Question

scRNAseq Normalisation Question/Help

1

Entering edit mode

3.1 years ago

Alex Gibbs ▴ 90

Hi everyone,

Apologies if this has been posted before but I can't find an answer and am struggling to understand the literature on what to do.

A bit of background: I have 4 samples that I have sent for 10x single cell sequencing. I have run the raw data through the Cell Ranger pipeline to generate the raw count matrices. I am now stuck on the normalization process.

I have imported the 4 samples into Seurat using the same filters (min.cells=3 & min.features=200) as 4 separate Seurat objects. I then combined them into one Seurat object using the merge function. I then filtered the samples after QC checks (nFeature_RNA > 200 & < 6500 & percent.MT < 20) and performed NormalizeData function using normalization.method = "LogNormalize".

To assess the normalzation method, I checked the expression of GAPDH, which looked good. However, the distributions of expression values did not look good. I tried the other normalization methods, such as CLR using the margin = 1 or 2 argument and am still getting bad normalizations.

I have checked many articles/vignettes and am thinking perhaps I should be processing and normalizing these samples separately and then combining them into one object afterwards? Would I use the "LogNormalize" method on each sample and then integrate them through the 'IntegrateData' function, or should I use SCTransform and then combine afterwards?

My overall goal here is to be able to explore each sample and the cells etc within each and then also compare cell clusters etc between samples, hence why I would like to combine them into one object.

Thank you very much in advance!!

scRNAseq Seurat • 2.4k views

ADD COMMENT • link updated 3.1 years ago by Friederike 9.0k • written 3.1 years ago by Alex Gibbs ▴ 90

0

Entering edit mode

the distributions of expression values did not look good

If by this you mean that the clustering looks really odd before integration, that's normal. If anything, I would just follow whatever the documentation says to do (for Seurat, Harmony, Scanorama, etc).

ADD REPLY • link 3.1 years ago by Griffen Wakelin ▴ 10

score 3 · Answer 1 · 2021-11-10

the distributions of expression values did not look good

Can you share what you're seeing?

I should be processing and normalizing these samples separately and then combining them into one object afterwards?

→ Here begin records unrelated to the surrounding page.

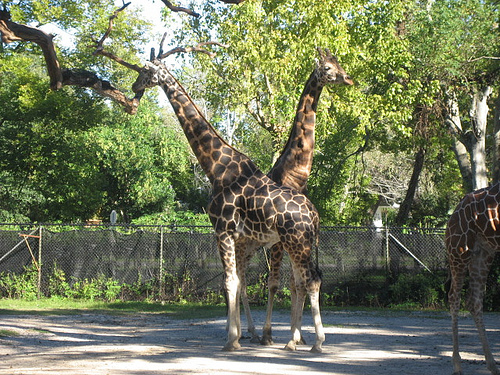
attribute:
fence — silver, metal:
[70, 223, 190, 310]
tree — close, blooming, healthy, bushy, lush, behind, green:
[347, 10, 491, 107]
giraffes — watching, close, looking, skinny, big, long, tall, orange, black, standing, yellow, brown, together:
[127, 46, 375, 285]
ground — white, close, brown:
[45, 315, 193, 372]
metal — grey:
[108, 228, 185, 286]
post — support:
[29, 212, 493, 363]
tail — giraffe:
[301, 219, 321, 271]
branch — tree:
[49, 66, 136, 98]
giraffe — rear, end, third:
[443, 168, 498, 373]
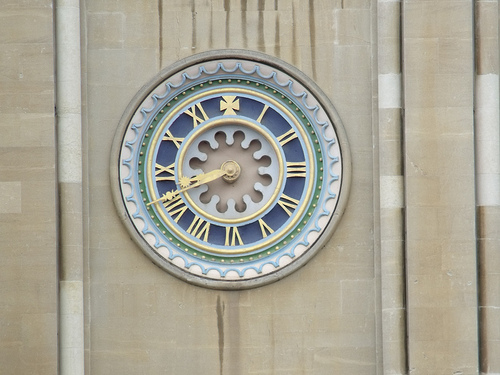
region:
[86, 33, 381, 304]
an analog clock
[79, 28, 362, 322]
the clock has roman numerals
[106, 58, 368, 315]
the numbers on the clock are gold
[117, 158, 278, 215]
the minute and hour hands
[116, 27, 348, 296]
the hands of the clock are gold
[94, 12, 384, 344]
the clock looks old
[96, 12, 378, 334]
the clock is wrapped in a pattern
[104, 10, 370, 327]
the clock is on the side of a building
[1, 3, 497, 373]
the side of a stone building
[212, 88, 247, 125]
a cross on a clock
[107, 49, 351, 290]
ornate clock on a brick wall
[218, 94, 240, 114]
iron cross used as the number 12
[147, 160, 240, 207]
decorative hands of a clock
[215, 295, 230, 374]
water stain on the brick wall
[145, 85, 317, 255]
gold, dark blue, and light blue clock face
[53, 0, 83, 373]
vertical light grey bricks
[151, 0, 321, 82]
9 water stains on top of the clock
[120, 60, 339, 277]
light blue scalloped decoration around clock face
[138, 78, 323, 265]
green ring with gold dots around the clock face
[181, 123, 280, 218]
raised light blue scalloped inner clock face decoration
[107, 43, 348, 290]
the time is 8:41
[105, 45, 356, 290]
the clock has roman numerals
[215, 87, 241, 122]
the XII is replaced by a symbol similar to the plus sign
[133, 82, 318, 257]
the numerals and hands are gold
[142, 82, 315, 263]
the numeral area background is blue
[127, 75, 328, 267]
the minutes markers are a small golden dot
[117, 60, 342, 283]
the light blue outer decoration resembles a gear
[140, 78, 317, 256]
the numerals are surrounded by light blue and gold circles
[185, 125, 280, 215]
the inner design resembles a gear or sprocket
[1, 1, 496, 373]
the wall has the appearance of being built from stone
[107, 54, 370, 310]
a clock on a wall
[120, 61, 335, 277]
a blue and white clock on the wall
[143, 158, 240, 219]
gold hands on clock on the wall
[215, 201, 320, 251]
roman numbers on clock on the wall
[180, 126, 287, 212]
wave design on the clock on the wall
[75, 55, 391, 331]
concrete out around the clock on the wall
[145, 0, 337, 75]
wavy design above the clock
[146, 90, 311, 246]
blue under the numbers on the clock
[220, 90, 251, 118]
a fancy x at the top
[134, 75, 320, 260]
a green circle with dots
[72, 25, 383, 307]
Clock on side of building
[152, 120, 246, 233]
Hands of the clock are gold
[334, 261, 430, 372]
Side of building is scratched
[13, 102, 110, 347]
The building is made of concrete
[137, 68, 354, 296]
The clock is designed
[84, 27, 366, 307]
the clock is a circle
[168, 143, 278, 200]
Center of clock is an odd shape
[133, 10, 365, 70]
Water stains above the clock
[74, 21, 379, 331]
The clock includes many colors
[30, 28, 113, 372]
Concrete blocks stacked on each other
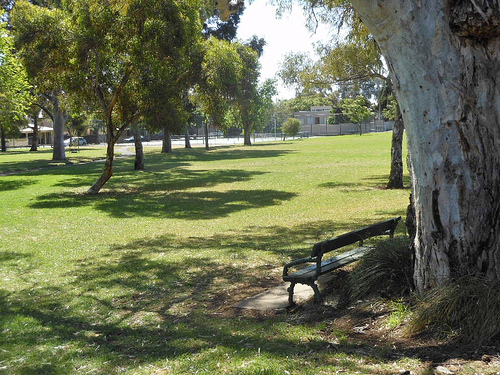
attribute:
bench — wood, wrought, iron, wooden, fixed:
[278, 216, 404, 304]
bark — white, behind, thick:
[360, 5, 498, 293]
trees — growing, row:
[3, 0, 277, 201]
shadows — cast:
[0, 136, 296, 221]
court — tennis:
[159, 125, 309, 146]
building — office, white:
[298, 106, 383, 138]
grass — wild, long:
[350, 237, 499, 350]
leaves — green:
[1, 0, 273, 136]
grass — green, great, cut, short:
[9, 131, 412, 372]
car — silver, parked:
[61, 138, 86, 149]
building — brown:
[48, 117, 146, 142]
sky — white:
[217, 5, 347, 102]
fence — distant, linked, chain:
[294, 122, 398, 137]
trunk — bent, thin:
[85, 97, 122, 201]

Small comment first: just because all samples are stored in the same object, does not mean, that they HAVE to be treated the exact same way.

To get to your actual question: It's typically more useful to define the best filtering settings for every batch separately. To find those, you may have to go all the way to clustering for each sample separately to identify clusters that may look suspicious.

Would I use the "LogNormalize" method on each sample and then integrate them through the 'IntegrateData' function, or should I use SCTransform and then combine afterwards?

The typical Seurat workflow is to normalize each object separately and then to do the integration (see vignette. In fact, they have a section explicitly dealing with integration and scTransform.

Whether you should use scTransform or not is up to you. In addition to the original paper, you can read up on some potential downsides here.

While Seurat seems easy to get started with, it can become a bit unwieldy and difficult to understand what is actually being done and why. I you'd like to develop a better understanding of the actual steps, I highly recommend the Bioconductor resource OSCA and its chapter on multi-sample workflows Just came across this summary of why some labs choose to go with BioC rather than Seurat which may give you some context, too.